My motivation has always been to build a workplace that allows others to live more life profitable lives
I was lucky to work for a company early in my career that truly prioritized the life profitability of its employees over what the employee could contribute to the business—I knew that the company cared more about Geoff the person, than Geoff the marketer. I asked my boss to work remotely full-time in 2013, clearly chasing life profits (I wanted to move to San Diego). I was ready to walk away from an amazing gig, but I was given the freedom to pursue what was best for my life.
Holy hell that was empowering. And reflecting on my own behavior, it made me work that much harder for the company. Years later, this same company hired me an executive coach, who actually was instrumental in helping me make the decision to leave the company. Again, the company put its money where its mouth was—they truly wanted whatever was best for me!

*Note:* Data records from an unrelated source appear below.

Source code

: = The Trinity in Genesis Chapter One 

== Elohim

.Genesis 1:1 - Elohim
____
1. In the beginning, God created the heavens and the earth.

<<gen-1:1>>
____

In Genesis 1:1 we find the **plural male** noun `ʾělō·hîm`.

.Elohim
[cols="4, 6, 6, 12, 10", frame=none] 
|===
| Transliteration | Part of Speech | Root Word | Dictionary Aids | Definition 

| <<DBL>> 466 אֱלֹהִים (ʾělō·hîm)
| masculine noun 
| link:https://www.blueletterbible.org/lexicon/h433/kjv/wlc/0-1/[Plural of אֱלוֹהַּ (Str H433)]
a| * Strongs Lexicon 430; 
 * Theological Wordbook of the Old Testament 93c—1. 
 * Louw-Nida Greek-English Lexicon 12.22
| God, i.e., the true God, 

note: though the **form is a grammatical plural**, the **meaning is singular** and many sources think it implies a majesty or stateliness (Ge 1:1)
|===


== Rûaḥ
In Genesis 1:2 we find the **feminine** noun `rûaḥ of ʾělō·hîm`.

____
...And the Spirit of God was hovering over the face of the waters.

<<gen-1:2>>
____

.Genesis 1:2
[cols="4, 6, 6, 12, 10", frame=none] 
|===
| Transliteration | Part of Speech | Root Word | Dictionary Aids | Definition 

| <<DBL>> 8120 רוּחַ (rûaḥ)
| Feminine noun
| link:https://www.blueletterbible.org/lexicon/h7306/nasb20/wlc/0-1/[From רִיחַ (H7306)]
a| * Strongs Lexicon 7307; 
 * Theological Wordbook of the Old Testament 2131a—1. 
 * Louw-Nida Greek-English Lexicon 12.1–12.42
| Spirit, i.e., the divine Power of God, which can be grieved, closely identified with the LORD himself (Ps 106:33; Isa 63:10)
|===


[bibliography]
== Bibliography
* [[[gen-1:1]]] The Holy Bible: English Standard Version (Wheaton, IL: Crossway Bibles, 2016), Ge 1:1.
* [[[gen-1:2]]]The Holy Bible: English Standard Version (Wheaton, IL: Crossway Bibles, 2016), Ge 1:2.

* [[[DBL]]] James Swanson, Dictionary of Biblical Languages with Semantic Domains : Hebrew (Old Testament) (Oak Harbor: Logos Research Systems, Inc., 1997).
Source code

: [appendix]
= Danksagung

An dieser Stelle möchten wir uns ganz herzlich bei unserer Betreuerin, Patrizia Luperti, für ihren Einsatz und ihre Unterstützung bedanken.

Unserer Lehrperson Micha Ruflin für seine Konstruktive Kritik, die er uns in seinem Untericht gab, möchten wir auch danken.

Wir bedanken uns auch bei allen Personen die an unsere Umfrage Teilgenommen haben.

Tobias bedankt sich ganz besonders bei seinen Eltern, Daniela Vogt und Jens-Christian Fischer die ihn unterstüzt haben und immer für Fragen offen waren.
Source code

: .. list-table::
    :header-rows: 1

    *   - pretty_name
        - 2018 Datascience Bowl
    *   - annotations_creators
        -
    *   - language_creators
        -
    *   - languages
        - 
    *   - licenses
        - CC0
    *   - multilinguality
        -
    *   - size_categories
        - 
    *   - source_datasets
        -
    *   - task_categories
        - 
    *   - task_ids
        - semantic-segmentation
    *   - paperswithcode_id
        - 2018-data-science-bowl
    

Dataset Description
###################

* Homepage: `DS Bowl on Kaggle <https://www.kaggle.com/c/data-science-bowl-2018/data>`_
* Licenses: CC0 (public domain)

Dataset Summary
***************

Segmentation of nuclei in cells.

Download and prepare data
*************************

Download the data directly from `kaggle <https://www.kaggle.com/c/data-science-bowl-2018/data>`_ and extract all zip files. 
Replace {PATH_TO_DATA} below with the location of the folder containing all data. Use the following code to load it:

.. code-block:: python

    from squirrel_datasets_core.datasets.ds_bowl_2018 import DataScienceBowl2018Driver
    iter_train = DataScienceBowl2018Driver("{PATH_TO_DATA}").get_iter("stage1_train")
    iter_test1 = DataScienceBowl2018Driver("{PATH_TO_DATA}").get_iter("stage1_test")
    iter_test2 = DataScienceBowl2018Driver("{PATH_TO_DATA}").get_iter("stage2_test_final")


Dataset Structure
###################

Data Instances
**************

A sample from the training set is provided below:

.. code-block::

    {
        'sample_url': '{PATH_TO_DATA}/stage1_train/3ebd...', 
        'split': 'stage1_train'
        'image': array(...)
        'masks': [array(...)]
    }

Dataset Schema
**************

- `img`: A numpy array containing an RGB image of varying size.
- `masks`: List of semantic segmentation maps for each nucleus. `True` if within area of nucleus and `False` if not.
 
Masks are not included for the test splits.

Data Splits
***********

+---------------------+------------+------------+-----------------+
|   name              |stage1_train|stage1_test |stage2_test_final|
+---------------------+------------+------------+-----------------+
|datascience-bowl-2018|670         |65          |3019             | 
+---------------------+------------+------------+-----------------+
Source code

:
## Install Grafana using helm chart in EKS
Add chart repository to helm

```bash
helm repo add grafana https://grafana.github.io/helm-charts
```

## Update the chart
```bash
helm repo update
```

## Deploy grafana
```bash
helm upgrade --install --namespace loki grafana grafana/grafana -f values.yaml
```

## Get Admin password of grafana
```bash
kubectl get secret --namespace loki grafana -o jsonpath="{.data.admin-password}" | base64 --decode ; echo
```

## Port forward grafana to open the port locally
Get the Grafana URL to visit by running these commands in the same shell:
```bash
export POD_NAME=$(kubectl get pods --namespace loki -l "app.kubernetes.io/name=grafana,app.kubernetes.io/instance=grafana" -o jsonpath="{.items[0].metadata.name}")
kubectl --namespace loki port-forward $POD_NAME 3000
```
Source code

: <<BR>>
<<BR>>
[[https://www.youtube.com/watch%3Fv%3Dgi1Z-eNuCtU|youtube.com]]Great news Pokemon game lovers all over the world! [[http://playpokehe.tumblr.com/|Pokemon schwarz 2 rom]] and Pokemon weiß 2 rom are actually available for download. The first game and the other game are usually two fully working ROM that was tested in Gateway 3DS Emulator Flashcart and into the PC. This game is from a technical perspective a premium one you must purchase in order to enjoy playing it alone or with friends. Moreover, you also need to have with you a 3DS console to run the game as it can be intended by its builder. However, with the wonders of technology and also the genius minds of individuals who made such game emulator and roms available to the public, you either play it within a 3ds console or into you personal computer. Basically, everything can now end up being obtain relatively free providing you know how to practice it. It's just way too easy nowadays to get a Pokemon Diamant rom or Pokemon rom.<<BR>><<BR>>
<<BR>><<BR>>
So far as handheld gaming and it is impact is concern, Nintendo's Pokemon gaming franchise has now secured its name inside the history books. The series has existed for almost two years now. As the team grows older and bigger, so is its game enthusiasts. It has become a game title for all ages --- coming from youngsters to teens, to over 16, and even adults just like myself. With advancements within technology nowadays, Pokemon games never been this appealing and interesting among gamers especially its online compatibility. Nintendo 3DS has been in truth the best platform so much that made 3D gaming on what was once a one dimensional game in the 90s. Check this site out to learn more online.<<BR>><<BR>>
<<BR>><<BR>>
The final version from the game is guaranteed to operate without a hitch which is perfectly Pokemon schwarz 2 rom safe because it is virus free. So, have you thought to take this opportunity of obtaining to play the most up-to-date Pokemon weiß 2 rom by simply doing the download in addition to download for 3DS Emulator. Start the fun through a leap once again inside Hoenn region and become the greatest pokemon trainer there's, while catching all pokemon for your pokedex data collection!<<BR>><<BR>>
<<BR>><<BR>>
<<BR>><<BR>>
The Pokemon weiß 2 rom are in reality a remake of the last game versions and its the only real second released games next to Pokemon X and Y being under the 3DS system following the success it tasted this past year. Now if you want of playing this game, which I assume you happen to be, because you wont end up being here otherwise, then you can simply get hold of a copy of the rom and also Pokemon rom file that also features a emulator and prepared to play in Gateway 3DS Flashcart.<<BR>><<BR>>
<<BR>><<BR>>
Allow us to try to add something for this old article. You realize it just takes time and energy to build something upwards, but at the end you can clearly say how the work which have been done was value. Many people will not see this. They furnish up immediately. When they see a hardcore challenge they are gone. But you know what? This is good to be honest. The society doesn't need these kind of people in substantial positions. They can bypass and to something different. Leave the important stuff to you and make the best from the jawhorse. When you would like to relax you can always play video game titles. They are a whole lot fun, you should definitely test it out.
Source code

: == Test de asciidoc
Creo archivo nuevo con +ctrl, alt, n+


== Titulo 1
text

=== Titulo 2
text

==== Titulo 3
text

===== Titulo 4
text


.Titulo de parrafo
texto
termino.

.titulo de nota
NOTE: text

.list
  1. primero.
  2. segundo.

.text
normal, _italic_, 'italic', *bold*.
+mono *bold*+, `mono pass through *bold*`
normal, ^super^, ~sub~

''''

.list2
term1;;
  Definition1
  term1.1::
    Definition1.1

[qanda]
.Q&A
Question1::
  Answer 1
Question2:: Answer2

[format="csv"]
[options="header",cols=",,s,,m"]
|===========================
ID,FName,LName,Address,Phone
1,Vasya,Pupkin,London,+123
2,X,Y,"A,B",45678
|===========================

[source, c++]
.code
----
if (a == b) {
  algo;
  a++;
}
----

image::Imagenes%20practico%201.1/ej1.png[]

I've since worked for other companies where it was very clear that they cared about what I could contribute to the business far more that they cared for me, the person. That just sucked the life out of me—my motivation dried up. Reflecting on these experiences through my career I came to an important conclusion:
I fundamentally believe that building a company that focuses on the life profitability of its employees above all else will actually make the business that much more successful!
I believe that in my heart of hearts—and it's point blank my personal mission at Outseta. My primary motivation is to build a company that allows others to chase down the best possible life that they can live. As Adii writes:
"It's time to trade in your philosophy of scarcity for one of abundance to create a business that traffics life profits as its driving force in the world."
I want life profits to be what Outseta contributes to the world above all else—and the cool thing is because of the product space that we're in we can create this opportunity for our own team, but also contribute to the life profitability of our customers. I want everyone that works at Outseta to feel our work environment has given them every opportunity to self-actualize, whatever that means for them.
I know that however successful Outseta becomes, I will always get more joy out of seeing people on our team thrive in their personal lives than I will out of seeing the business itself succeed financially. Adii writes:
"In the case of a life profitable business, the aspiration is self-actualization for you and those associated with the business."
"Setting up your business in a way that allows people to grow, to self-actualize, to be fruitful in meaningful ways while doing the collective work of the business will probably mean a productive business that gets better financial results."
I could not agree more and that's not based on a hunch—it's based on my own behavior.
Say for example you work with a musician who has an amazing opportunity to play a set at a venue they've dreamed of playing at—but it's during "normal" business hours when you already have an important meeting scheduled. If that person wasn't given the freedom to pursue the opportunity—to pursue something that's in every way an expression of themselves—imagine how that would make them feel towards their work!
I guarantee the elated employee who has engaged with life on their terms would be more productive, more insightful in a meeting rescheduled to the following week. I'll take that every single time over the dejected employee, sitting through the meeting while daydreaming about the life opportunity they are missing out on elsewhere.
Life profitability has always been my north star—both for myself, and in terms of the impact that I want Outseta to have in the world. Adii writes:
"Life rewards us with unexpected dividends when we engage with it."
This has always proven true in my experience.